The deeper meaning struck home like a bullet, and Malcolm leaned heavily against the boards, feeling a lump in his throat. Somehow Christine’s face, too, flashed in his mind, and the memory of telling her he’d always felt Margaret was with him when he skated. In the space of that moment he remembered Christmastime in an empty rink with Christine, skating a mere shadow of the quick, dramatic footwork from his second Worlds-winning free skate—the same footwork Eric was performing now, on his way into the lutz-loop combination which Malcolm had always favored.

Run away with my heart
Run away with my hope
Run away with my love

Eric punctuated the lines with split jumps—not Russian splits, but the real, classical kind Malcolm had once loved, and the stag falling leaf that had been one of his trademarks. The music softened and Eric’s steps then slowed, leading into his breathtaking spread eagle-triple axel: his own signature beneath that of his teacher.

I know now just quite how my life and love might still go on
In your heart, in your mind, I’ll stay with you for all of time

Conquered by Eric’s testament to love and devotion, Malcolm closed his eyes and smiled through his tears. He didn’t care about the lurking cameras; after the previous nights of competition, they’d already seen him weep. It didn’t matter. Before him lay the proof that everything Margaret had given him in his skating, he had passed on to Eric, and to all his students. She couldn’t be with him on the ice anymore, but perhaps some part of her was with them.

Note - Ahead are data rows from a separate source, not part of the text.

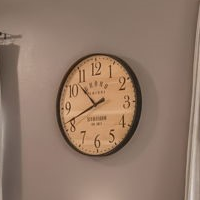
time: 10:41
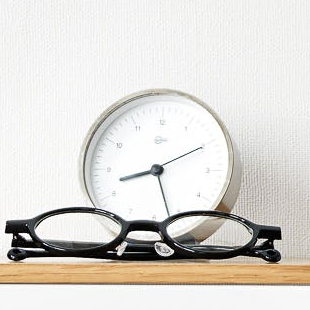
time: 8:26
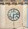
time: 6:13
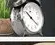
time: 10:21
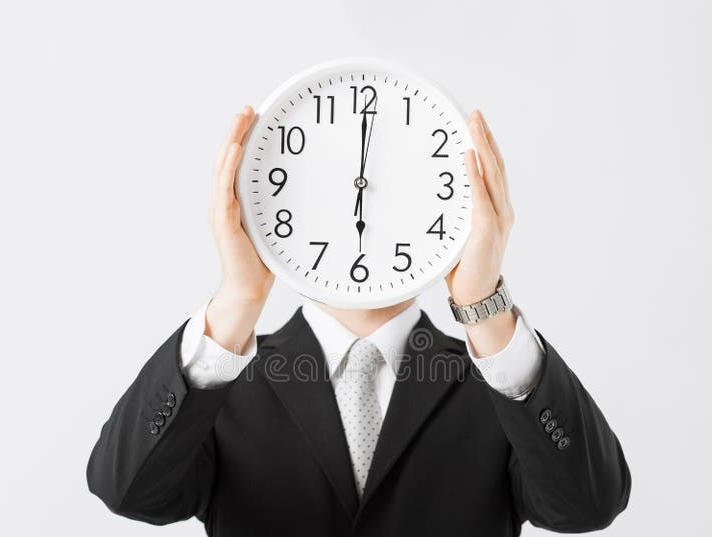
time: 6:00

But Eric was still skating. Rubbing his eyes, Malcolm blinked his vision into focus in time to see him leap into a pair of split flips, a jump which had always been a favorite of them both.

If I could turn back time, I’ll go wherever you will go
If I could make you mine, I’ll go wherever you will go

Then Eric was spinning, and the program was ending. It was fair enough that he should end it with his most basic and familiar spin combination, wrapping up the program with something of his own—but as he struck his final pose, Malcolm uttered a sudden, joyous laugh. It was the end pose from his second world championship victory: a lunge position tensed with the thrill of it all, one fist raised as if ready to be pumped in triumph.

Gracefully Eric bowed to his standing ovation, then ran a hand through his hair and glided back to the kiss and cry. Stepping off the ice, he faced his coach with a warm smile of affection.

Wiping his eyes, Malcolm returned the smile. He embraced Eric openly, then drew back and gave him a rather absurd pat on the cheek—something he hadn’t done since Eric was twelve years old.

"Thank you, Eric, for such a beautifully rose-colored looking glass," he said, in a gentle teasing tone. Then more softly he added, "And for all you meant by it… and all you mean to me."

Eric executed one of his famous head-ducking blushes, with a coughing noise that sounded very much like a disguised sniff. "Yeah."

Malcolm laughed and draped an arm over Eric’s shoulders. "Well, we’ll talk about it later. It’s Kay’s turn now, and I know you don’t want to miss that."

Shifting his attentions with the ease of youth, Eric smiled at Kay and kissed her cheek as she entered the kiss and cry. Malcolm gave her a contented nod and a few quiet words of praise, then as she took the ice, he joined Eric at the boards.